*課題:*
1. 元の文章のうち、「しかし、バナキュラーな情報は」から「して良いとは思っていません。」までの部分を、一字も変えずに書き写してください。
2. 元の文章で「例えば、岸田総理の」から始まる段落を、大事な点を残したまま短い箇条書きに直してください。

こういうことを言えば平和ボケと批判されるでしょうが、どれくらいの出来事に自らが直接アプローチし影響を与えることができるのか、を具体的に考えてみると分かりやすいと思います。
例えば、岸田総理の政治的采配に不満がある、と言っても私たちがリコール活動をできるわけでもなく、またその実行力もありません。仮に、社長が間違った考えでリスクのある投資に動いているとしたら、社内を巻き込んだり直談判することもできます。
知識には、行動に使うことのできる「アクティブな情報」と、予備的にストックしておく「パッシブな情報」の二種類があります。
政治や社会情勢の知識は、自分がよほど権力や高い社会的地位を持っていない限り、ほぼ使うことができないパッシブな情報です。
しかし、バナキュラーな情報は、だいたいアクティブである場合が多いです。自分の身が及ぶ範囲内なら対応や行動が可能であるからです。
さて、何が言いたいかというと「自分の手が及ばないことはいくら考えても何もできない」ということです。酷な言い方をするようですが、何もできないということは、何もしないことと同じです。
こう言うと「考えることや知ることが大事なのだ」と反論なさると思います。私も無知や無思慮が決して良いとは思っていません。

ラベル付きの枠のレコード
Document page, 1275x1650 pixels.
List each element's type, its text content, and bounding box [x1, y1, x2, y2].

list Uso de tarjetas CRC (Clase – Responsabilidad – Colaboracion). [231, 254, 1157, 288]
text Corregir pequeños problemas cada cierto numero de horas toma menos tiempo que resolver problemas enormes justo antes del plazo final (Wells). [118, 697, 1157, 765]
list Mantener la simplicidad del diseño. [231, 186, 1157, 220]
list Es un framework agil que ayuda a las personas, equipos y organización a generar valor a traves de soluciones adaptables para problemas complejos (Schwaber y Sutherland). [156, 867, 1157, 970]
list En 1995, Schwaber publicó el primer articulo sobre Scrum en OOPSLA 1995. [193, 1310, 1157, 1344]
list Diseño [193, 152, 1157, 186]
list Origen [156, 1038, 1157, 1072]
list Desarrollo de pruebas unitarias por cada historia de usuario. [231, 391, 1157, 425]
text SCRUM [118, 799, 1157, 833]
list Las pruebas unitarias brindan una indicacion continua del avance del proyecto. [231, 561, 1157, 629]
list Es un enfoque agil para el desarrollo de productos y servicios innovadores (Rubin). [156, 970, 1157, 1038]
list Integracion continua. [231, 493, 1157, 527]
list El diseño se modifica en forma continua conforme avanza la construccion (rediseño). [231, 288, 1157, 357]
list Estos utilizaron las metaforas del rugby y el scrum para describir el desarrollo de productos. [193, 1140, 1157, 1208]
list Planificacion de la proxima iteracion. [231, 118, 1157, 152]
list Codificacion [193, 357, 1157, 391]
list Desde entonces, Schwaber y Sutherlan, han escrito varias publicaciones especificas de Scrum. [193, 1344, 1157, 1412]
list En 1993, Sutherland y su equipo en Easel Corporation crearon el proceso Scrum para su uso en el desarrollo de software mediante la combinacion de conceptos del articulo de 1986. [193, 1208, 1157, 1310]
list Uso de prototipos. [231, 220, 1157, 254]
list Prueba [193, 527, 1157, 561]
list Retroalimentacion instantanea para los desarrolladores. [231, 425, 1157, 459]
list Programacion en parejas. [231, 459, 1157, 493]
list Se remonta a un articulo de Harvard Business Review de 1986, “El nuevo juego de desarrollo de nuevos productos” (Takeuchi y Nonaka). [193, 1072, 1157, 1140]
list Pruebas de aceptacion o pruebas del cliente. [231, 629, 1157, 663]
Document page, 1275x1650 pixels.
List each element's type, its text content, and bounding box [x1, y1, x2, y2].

*課題ごとの答え:*
1.
しかし、バナキュラーな情報は、だいたいアクティブである場合が多いです。自分の身が及ぶ範囲内なら対応や行動が可能であるからです。
さて、何が言いたいかというと「自分の手が及ばないことはいくら考えても何もできない」ということです。酷な言い方をするようですが、何もできないということは、何もしないことと同じです。
こう言うと「考えることや知ることが大事なのだ」と反論なさると思います。私も無知や無思慮が決して良いとは思っていません。

2.
- 岸田総理の政治的采配に不満があっても、私たちはリコール活動ができるわけではなく、その実行力もない。
- 社長が間違った考えでリスクのある投資に動いているなら、社内を巻き込んだり直談判したりできる。